Time to bid another farewell but not a goodbye to
the Grantham’s and Downton. They'll be back for yet another season. When season three began, 7.9
million viewers tuned in, a record for PBS.
The Brits have delivered for us again.
Of course, its pedigree and prestigious American address
notwithstanding, Downton Abbey is a classic soap opera. There are definitely times when one thinks,
"Can’t believe I'm watching this".
And of course Downton is not only a soap opera but a derivative one at
that. Each episode builds on the tone and
themes, if not storyline, established in BBC's 1970s Upstairs Downstairs, also
shown here on PBS. That saga's smaller
but also grand 165 Eaton Place has been "reopened" with new owners in an updated
version — 9 new episodes so far — clearly aimed to piggyback on its emulator's
success. It's all rather incestuous,
wouldn't you say?
What is it exactly that has gotten so many of us
hooked on the Grantham family and their cohabiting servants? For one, the story is well spun; for another
it is very well acted. Yes the residents
of Downton live in a vastly different world than our own, but ultimately these
are human beings with aspirations and characteristics that transcend any given time,
place or class. Moreover, we're watching
a series that has sufficient airtime to allow for character development and,
not inconsequentially, neither our train of thought nor theirs is interrupted
by commercial messages. Ah the joys of public
TV. If you're not sending in your yearly
support, shame on you. The absence of
commercial interruption is equally appreciated by viewers of HBO created series
and most recently of Netflix's excellent House
of Cards.
The Downton characters are developing and we, as is
the case in any well-told story, are both engrossed and invested in them. We're rooting for the still unfulfilled hopes
evident both upstairs and down. We could
not help but be moved by the untimely loss of Sybil, in many ways the most
courageous and interesting of the Grantham sisters. We wait with bated breath to see the impact next time around of
what's happened to Mathew, Downton's great young hope. And while alas few of us have a figure like
Dame Maggie Smith in our own families, we so wish we had one of her ilk around
if only to observe the show of it.
Okay, Downton is good TV, but again what makes it so
compelling? For me the real pull of the
show is the underlying theme that runs through, the fundamental question that
is both timely and timeless. Right there
on display is the tension filled struggle between past and future. It is a struggle that makes at times for a
very awkward present. It rings so true
because we both know and live it. Issues
of class play at Downton much as they do in our own day. But let's not be simplistic about it. Holding on to yesterday, then and now, is
something found across the economic strata.

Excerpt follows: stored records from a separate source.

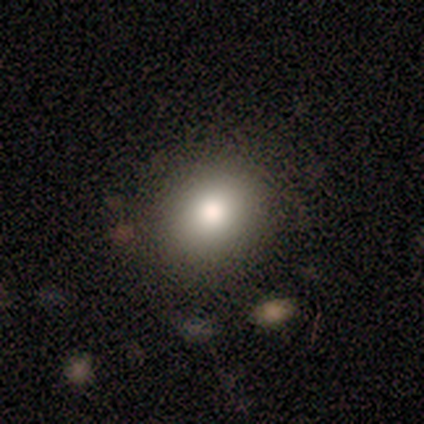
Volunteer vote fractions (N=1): smooth_or_featured: smooth (p=1.00)
how_rounded: in between (p=1.00)
merging: minor disturbance (p=1.00)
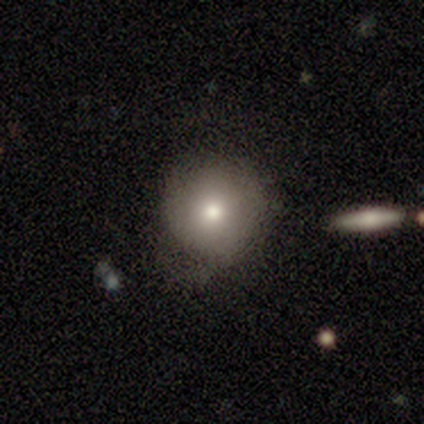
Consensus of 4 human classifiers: smooth_or_featured: smooth (p=1.00)
how_rounded: round (p=0.75) [alt: in between p=0.25]
merging: none (p=0.75) [alt: minor disturbance p=0.25]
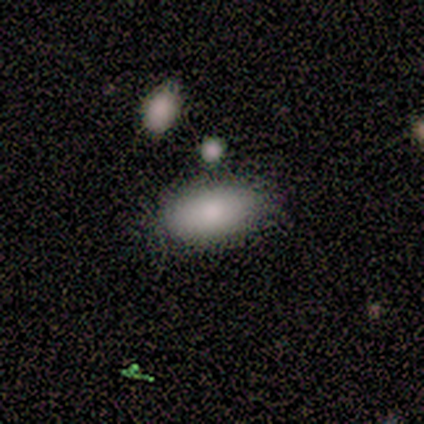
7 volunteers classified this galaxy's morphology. Overall: smooth (86%). How rounded: in between (83%). Merging: none (57%; merger 29%).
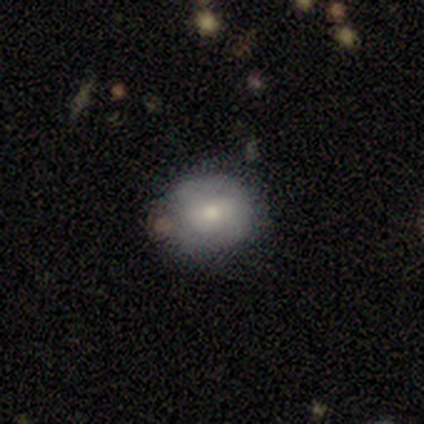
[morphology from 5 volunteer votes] Overall: smooth (60%; featured or disk 40%). How rounded: round (67%; in between 33%). Merging: none (60%; minor disturbance 40%).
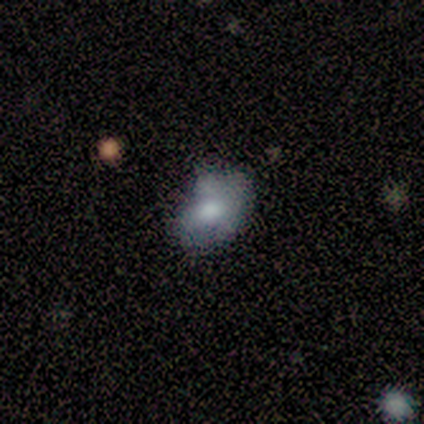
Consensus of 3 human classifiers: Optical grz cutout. It shows a smooth galaxy with no disk features (67%) that is round (50%, tied with in between). Merging: none (67%).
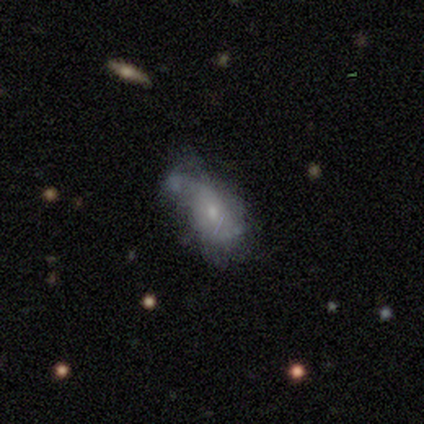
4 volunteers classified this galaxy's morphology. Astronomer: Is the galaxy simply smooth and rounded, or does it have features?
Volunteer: smooth — 50%, tied with featured or disk at 50%.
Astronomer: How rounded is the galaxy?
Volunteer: in between — 100%.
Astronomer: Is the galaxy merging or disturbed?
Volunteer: major disturbance — 50%.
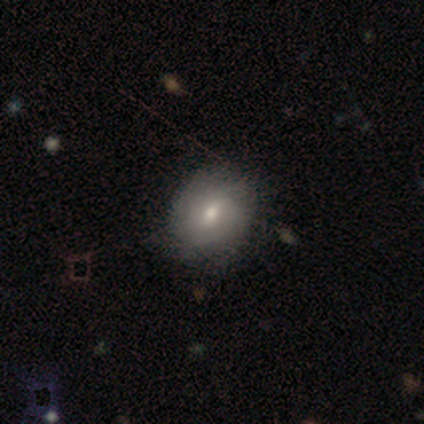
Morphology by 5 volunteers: Smooth or featured?
  - smooth: 60% *
  - featured or disk: 40%
  - star or artifact: 0%
How rounded?
  - round: 100% *
  - in between: 0%
  - cigar-shaped: 0%
Merging?
  - none: 100% *
  - minor disturbance: 0%
  - major disturbance: 0%
  - merger: 0%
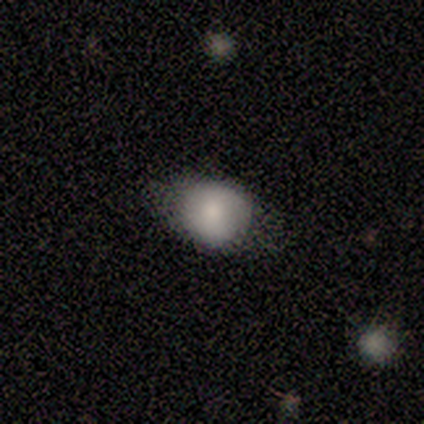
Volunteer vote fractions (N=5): A smooth galaxy with no disk features (60%) that is in between round and cigar-shaped (100%).

Vote fractions:
- Smooth or featured? smooth: 60% / star or artifact: 40% / featured or disk: 0%
- How rounded? in between: 100% / round: 0% / cigar-shaped: 0%
- Merging? none: 67% / minor disturbance: 33% / major disturbance: 0% / merger: 0%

Clearly, the tug of war within the Grantham' family has its mirror image
in Carson's realm and in both cases it is mostly generational. That said, age and generation is not always
as decisive a factor as mindset — older people can be very progressive, young ultra-conservative.
Looking at our own social and political landscape,
our Dear Abbey if you will, there may be no more fundamental issue at hand than past
vs. future. There is also nothing more
ferocious than an aging animal (physically or mentally) faced with being
supplanted by a vigorous forward thinking youth. That's especially true when the pretender has
a different look, background or way. The
Downton syndrome plays out before us today as people of waning power and
yesterday's ideology face, for example, a president who doesn't look or talk like them. Tomorrow-focused people may show respect, but
tend not to accept what is or has been as a given. They question and they ultimately demand
change. Lord Grantham is unnerved by both. He sees the quality of his performance challenged and his
hold on the reigns undermined. Isn't
that what all change is about and why is so resisted? Passing the baton is always painful, at the very
least bittersweet.
It was only days ago that Pope Benedict announced, relative to the Church we know, his unprecedented abdication. It sent shock waves around the world and only
now are the Catholics and others beginning to focus on the ideological
fallout. Among the principal issues his
move raises is the nature
of the papacy itself, most especially the notion of infallibility. Remember popes aren't merely absolute
monarchs they are also seen as God's infallible representative here on earth. It gives them truly extraordinary
powers. Leaving aside celibacy and the
absence of family life in the traditional sense, there is a strong element of
Downton in the Roman Church. It is an
archaic Downton bound by traditions of the past — in large measure still living
in the past — with still vast but no longer totally secure resources.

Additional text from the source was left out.